Stored items:
= = = = = = =
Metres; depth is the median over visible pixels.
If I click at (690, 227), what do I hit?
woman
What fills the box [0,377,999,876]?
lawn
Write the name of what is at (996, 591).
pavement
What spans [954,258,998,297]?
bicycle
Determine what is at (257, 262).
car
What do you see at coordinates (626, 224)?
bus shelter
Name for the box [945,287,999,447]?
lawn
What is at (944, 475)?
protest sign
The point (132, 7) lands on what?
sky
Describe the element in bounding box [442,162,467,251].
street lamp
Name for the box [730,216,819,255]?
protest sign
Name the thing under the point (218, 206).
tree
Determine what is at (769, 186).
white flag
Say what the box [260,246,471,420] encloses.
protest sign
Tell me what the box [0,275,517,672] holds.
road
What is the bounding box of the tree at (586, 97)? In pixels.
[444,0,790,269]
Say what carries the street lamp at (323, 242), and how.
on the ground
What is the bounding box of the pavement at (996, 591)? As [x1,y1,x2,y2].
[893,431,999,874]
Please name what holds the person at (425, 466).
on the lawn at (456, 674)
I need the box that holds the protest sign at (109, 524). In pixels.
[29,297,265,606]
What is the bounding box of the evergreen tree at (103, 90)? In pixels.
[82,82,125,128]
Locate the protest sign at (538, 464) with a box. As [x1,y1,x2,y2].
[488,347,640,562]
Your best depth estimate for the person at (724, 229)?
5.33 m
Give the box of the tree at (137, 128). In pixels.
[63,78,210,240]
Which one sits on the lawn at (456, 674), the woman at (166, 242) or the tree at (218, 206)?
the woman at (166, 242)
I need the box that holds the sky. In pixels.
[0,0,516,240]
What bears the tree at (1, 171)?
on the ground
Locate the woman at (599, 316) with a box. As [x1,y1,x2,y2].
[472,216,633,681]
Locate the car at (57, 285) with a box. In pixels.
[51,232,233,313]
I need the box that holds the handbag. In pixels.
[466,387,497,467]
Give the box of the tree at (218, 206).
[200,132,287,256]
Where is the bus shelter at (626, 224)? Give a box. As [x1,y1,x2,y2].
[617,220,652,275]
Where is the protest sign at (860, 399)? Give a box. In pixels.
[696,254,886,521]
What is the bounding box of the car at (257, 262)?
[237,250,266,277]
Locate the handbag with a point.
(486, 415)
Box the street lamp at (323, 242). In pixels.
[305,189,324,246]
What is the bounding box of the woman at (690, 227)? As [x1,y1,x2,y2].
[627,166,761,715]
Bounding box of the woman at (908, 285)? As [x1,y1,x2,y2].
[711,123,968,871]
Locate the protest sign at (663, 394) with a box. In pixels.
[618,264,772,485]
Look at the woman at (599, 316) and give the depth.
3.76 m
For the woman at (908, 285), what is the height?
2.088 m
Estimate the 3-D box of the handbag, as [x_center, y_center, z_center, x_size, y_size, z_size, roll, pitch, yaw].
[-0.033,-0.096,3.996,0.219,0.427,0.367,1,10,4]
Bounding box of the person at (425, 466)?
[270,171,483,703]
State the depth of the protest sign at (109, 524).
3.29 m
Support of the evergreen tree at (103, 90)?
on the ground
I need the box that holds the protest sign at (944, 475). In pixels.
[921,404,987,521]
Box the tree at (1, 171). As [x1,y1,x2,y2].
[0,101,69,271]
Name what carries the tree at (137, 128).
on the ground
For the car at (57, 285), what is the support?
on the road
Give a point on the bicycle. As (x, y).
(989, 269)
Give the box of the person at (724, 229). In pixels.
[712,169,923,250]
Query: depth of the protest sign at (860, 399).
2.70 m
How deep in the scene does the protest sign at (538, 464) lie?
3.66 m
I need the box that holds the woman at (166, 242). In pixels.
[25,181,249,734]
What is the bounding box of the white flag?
= = = = = = =
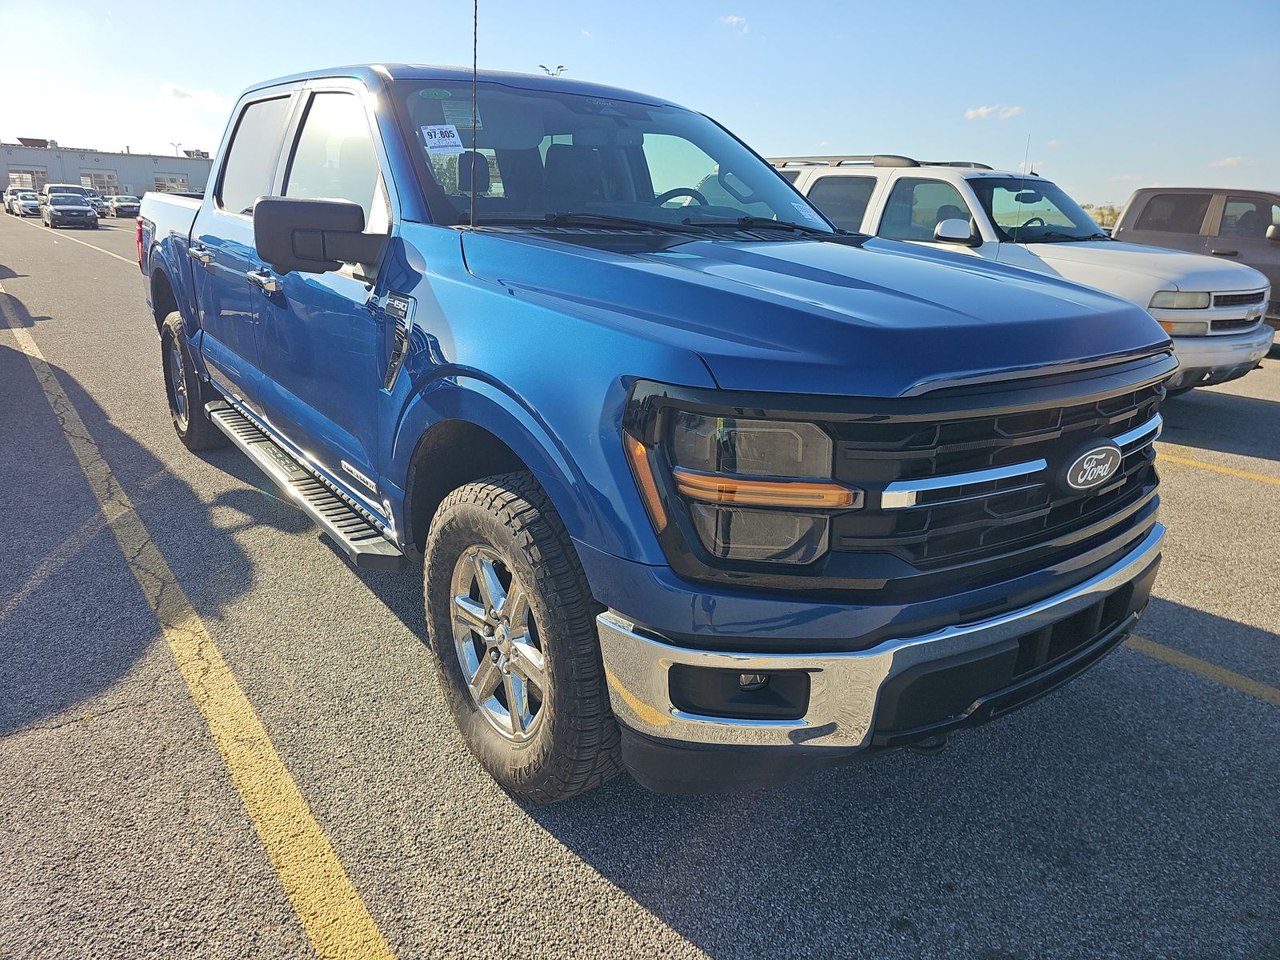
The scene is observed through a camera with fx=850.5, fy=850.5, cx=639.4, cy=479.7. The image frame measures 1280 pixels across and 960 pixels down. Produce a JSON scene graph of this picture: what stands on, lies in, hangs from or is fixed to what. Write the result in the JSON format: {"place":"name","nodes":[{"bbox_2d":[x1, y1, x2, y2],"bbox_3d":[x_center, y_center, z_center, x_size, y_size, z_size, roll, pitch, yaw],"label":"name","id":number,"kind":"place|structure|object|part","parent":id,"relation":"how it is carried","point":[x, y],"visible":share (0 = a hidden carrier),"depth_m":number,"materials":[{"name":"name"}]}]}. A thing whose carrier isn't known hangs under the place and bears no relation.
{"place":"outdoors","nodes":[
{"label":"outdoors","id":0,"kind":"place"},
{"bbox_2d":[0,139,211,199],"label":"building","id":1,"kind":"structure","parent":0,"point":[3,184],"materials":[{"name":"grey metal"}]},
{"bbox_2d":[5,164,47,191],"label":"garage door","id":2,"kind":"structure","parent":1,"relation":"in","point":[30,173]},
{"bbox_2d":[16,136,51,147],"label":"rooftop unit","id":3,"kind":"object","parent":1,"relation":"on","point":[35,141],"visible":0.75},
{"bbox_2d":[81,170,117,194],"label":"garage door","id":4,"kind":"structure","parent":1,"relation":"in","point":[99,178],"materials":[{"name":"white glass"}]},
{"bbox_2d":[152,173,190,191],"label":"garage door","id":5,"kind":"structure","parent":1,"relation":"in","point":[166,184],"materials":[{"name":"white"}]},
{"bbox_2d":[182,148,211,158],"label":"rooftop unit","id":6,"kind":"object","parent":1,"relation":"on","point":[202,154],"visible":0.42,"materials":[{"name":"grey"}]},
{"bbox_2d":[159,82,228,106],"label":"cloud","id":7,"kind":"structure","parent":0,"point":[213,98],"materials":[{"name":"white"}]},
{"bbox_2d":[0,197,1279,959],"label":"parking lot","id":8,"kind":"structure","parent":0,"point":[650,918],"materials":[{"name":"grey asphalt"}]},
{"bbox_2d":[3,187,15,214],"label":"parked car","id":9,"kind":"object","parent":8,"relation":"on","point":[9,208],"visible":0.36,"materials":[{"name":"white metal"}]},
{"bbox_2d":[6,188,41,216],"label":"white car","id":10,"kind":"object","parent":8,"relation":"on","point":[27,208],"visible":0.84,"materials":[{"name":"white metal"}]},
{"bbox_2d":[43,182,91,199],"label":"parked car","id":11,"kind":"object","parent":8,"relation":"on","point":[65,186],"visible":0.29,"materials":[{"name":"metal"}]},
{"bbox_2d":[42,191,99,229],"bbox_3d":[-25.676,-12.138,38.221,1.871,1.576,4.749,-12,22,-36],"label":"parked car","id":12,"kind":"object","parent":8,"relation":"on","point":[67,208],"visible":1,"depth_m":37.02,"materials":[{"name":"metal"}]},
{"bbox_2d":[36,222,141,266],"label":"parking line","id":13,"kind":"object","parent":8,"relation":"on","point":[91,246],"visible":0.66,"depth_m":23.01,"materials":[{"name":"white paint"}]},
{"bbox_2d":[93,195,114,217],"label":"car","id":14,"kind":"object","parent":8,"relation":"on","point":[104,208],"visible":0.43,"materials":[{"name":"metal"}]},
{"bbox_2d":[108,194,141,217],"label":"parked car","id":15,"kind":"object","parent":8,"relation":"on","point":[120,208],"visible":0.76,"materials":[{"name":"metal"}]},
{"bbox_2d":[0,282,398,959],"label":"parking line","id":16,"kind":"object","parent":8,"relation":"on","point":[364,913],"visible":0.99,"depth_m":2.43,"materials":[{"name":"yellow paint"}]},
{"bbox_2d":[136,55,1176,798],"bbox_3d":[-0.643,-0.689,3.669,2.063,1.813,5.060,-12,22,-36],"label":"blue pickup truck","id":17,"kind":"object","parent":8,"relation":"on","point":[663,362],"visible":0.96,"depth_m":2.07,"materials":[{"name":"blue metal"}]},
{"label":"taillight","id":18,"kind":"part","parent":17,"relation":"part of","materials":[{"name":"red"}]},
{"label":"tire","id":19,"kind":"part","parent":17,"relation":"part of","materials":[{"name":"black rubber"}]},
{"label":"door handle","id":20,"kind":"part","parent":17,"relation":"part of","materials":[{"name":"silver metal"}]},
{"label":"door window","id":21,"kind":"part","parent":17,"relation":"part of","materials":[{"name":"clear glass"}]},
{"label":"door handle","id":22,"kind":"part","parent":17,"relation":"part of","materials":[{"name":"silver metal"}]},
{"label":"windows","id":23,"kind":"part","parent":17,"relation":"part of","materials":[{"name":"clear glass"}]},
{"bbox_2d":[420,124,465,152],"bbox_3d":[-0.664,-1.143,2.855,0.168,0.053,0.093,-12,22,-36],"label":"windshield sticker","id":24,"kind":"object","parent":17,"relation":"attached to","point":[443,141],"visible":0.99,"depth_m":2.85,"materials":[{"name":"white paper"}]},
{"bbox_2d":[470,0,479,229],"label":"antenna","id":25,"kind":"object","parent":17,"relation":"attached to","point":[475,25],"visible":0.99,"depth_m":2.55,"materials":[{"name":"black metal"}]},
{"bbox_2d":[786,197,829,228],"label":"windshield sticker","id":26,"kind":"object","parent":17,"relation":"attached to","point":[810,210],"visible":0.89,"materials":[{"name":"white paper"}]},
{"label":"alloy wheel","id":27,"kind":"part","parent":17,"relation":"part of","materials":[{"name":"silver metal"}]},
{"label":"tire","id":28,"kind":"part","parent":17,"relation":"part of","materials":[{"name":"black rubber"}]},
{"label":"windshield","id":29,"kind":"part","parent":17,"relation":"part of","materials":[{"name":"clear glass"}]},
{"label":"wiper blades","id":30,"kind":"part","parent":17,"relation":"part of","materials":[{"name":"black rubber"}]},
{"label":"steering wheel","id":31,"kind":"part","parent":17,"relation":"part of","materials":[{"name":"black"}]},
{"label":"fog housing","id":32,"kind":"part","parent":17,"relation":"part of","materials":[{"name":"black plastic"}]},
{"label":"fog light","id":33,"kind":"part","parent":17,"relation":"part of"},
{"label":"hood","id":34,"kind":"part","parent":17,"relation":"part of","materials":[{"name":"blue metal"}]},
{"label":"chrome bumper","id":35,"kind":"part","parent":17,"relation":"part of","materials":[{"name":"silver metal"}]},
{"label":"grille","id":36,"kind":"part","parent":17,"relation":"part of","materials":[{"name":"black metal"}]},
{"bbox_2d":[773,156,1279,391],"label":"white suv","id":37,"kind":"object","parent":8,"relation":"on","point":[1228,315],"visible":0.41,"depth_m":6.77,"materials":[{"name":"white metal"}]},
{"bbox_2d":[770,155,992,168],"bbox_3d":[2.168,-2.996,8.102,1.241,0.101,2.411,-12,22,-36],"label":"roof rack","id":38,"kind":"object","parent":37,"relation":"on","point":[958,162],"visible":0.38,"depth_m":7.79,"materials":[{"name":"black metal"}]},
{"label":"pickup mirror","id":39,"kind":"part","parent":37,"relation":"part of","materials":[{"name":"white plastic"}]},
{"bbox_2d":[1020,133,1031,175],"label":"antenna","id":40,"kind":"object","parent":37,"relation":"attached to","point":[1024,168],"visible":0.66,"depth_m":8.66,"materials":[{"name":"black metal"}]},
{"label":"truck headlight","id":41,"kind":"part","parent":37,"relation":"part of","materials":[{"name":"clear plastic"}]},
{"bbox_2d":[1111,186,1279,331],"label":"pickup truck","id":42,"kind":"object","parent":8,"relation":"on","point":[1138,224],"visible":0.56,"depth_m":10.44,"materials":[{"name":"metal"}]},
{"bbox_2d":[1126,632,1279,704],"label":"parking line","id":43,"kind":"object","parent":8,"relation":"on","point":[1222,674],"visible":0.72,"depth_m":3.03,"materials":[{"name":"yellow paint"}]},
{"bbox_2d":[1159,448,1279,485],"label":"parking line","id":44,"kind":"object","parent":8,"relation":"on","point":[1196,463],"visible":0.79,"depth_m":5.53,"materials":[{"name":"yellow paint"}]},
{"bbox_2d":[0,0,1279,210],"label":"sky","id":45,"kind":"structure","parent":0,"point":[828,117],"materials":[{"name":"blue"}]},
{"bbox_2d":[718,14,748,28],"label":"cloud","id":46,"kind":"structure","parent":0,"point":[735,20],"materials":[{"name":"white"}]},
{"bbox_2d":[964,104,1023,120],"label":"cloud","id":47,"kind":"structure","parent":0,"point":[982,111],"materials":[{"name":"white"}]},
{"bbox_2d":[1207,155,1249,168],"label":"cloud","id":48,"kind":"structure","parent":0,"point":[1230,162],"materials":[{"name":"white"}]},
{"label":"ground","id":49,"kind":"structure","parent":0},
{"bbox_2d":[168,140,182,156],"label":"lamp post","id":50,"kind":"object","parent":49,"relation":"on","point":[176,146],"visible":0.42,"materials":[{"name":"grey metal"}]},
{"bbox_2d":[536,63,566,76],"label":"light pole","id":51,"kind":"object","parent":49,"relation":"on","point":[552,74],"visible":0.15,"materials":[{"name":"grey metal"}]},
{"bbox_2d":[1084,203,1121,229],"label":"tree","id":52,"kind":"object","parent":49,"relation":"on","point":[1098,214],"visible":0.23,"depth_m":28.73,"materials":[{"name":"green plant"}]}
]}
= = = = = = =
Wherever the line holding "Give a point on the bicycle. As (x, y)." falls in the entries above, copy exactly from it through the line holding "What is the bounding box of the white flag?", inclusive, and add nothing.

* SOLUTION FOR THIS TASK
Give a point on the bicycle. As (x, y).
(989, 269)
Give the box of the person at (724, 229). In pixels.
[712,169,923,250]
Query: depth of the protest sign at (860, 399).
2.70 m
How deep in the scene does the protest sign at (538, 464) lie?
3.66 m
I need the box that holds the woman at (166, 242). In pixels.
[25,181,249,734]
What is the bounding box of the white flag?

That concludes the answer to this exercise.